━━━ Text provided ━━━

Just got my P21 balancing statement today from revenue saying that instead of me getting a few quid back I actually owe them money

Looking at the P21 balancing statement the underpayment is appearing against my 2015 PAYE

My only income is from my salary and my tax credits are just for the usual standard items - nothing additional

How can this be - don't understand this.  How could I not have paid enough PAYE as that deducted via payroll

Anyone able to explain this for me please ?
Thanks


----------



## GabbyTheKing (21 Feb 2017)

Happens. Make sure they gave you all your tax credits. Look at the P60's tax credits and compare the two. Alot will depend on your circumstances. Maybe your employer gave you too many TC's. Very often happens especially with married couples.


----------



## Protocol (21 Feb 2017)

Check your tax credits and SRCOP.

Post them here if you like, to be checked.


----------



## jdwex (22 Feb 2017)

Were your pay and tax details pre-entered on the online form or did you enter from your P60?
(oops, just see  now it was 2015, not 2016)


----------



## Fire away (28 Feb 2017)

Applied for p21 Balance 6 days ago by paperless. Still not up on revenue.ie anybody know how long they take to appear? Website is just telling me phone revenue?


----------



## Passport1 (1 Mar 2017)

Fire away said:


> Applied for p21 Balance 6 days ago by paperless. Still not up on revenue.ie anybody know how long they take to appear? Website is just telling me phone revenue?

━━━

_Task instructions_
A) Answer these from the forum thread on the P21 balancing statement:
(i) Against which year's PAYE does the underpayment appear?
(ii) With whom does GabbyTheKing say it very often happens that an employer gives too many tax credits?
(iii) How many days before posting had Fire away applied for the P21 balance?
B) Continue the forum thread on the P21 balancing statement from its last line.

━━━ Data rows ━━━

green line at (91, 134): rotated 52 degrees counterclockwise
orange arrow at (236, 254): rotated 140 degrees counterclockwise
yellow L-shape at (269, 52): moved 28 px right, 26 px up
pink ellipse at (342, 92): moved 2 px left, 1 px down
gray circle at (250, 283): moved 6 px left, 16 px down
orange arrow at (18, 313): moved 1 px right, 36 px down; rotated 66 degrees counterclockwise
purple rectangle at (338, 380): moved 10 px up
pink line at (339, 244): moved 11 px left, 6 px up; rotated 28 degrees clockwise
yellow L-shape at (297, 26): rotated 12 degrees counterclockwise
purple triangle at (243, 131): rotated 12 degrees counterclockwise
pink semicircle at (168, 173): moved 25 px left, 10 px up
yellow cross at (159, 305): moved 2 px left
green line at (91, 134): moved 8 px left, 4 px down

━━━

_Expected results_
A)
(i) 2015
(ii) Married couples
(iii) 6 days

B)
Hi Fireaway
I submitted mine online on a Thursday morning and P21 balancing statement was there the following Monday


----------



## geri (1 Mar 2017)

Passport1 - you should phone revenue and ask them to explain.  I submitted rental income returns for my self and my partner, and when the balancing statement came out, the tax bill for my partner was unexpectedly large.  He phoned immediately and queried.  It turns out they had made an error in their calculations.  I seem to remember he had been charged an incorrect tax rate.  The re-issued the statement the next day, with the bill reduced by 2000 euro.  Its worth checking up.


----------



## Passport1 (5 Mar 2017)

Thanks all for the replies and information


----------



## Fire away (21 Mar 2017)

Anybody know how long it takes money to hit bank account after you receive p21?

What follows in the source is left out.